[Dataset entries Boundary: Start]

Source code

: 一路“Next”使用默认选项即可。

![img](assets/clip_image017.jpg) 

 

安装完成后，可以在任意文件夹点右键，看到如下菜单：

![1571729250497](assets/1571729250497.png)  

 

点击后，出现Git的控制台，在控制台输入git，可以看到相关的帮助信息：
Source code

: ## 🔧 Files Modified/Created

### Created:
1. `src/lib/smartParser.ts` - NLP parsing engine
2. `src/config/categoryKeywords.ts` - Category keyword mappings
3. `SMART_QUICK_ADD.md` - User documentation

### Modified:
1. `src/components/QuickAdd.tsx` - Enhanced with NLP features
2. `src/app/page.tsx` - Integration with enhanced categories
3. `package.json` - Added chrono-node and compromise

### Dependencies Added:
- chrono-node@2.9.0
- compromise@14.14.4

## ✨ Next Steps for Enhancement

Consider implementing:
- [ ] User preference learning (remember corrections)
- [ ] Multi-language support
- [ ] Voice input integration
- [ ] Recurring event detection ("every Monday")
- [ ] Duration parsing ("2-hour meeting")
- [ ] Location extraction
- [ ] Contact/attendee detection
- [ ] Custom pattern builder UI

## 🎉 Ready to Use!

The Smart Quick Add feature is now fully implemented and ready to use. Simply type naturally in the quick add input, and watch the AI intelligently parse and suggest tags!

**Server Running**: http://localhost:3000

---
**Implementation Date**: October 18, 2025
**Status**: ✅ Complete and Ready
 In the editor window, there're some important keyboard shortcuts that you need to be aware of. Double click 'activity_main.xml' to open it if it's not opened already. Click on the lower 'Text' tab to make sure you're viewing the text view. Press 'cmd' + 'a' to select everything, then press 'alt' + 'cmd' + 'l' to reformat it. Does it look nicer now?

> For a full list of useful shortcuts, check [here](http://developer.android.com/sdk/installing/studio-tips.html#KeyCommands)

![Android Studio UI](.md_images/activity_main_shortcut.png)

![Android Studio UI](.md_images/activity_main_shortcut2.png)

[Dataset entries Boundary: End]

Exercise goal | Only an exact retyping of the full data will do.

Answer section |
Source code

: 一路“Next”使用默认选项即可。

![img](assets/clip_image017.jpg) 

 

安装完成后，可以在任意文件夹点右键，看到如下菜单：

![1571729250497](assets/1571729250497.png)  

 

点击后，出现Git的控制台，在控制台输入git，可以看到相关的帮助信息：
Source code

: ## 🔧 Files Modified/Created

### Created:
1. `src/lib/smartParser.ts` - NLP parsing engine
2. `src/config/categoryKeywords.ts` - Category keyword mappings
3. `SMART_QUICK_ADD.md` - User documentation

### Modified:
1. `src/components/QuickAdd.tsx` - Enhanced with NLP features
2. `src/app/page.tsx` - Integration with enhanced categories
3. `package.json` - Added chrono-node and compromise

### Dependencies Added:
- chrono-node@2.9.0
- compromise@14.14.4

## ✨ Next Steps for Enhancement

Consider implementing:
- [ ] User preference learning (remember corrections)
- [ ] Multi-language support
- [ ] Voice input integration
- [ ] Recurring event detection ("every Monday")
- [ ] Duration parsing ("2-hour meeting")
- [ ] Location extraction
- [ ] Contact/attendee detection
- [ ] Custom pattern builder UI

## 🎉 Ready to Use!

The Smart Quick Add feature is now fully implemented and ready to use. Simply type naturally in the quick add input, and watch the AI intelligently parse and suggest tags!

**Server Running**: http://localhost:3000

---
**Implementation Date**: October 18, 2025
**Status**: ✅ Complete and Ready
 In the editor window, there're some important keyboard shortcuts that you need to be aware of. Double click 'activity_main.xml' to open it if it's not opened already. Click on the lower 'Text' tab to make sure you're viewing the text view. Press 'cmd' + 'a' to select everything, then press 'alt' + 'cmd' + 'l' to reformat it. Does it look nicer now?

> For a full list of useful shortcuts, check [here](http://developer.android.com/sdk/installing/studio-tips.html#KeyCommands)

![Android Studio UI](.md_images/activity_main_shortcut.png)

![Android Studio UI](.md_images/activity_main_shortcut2.png)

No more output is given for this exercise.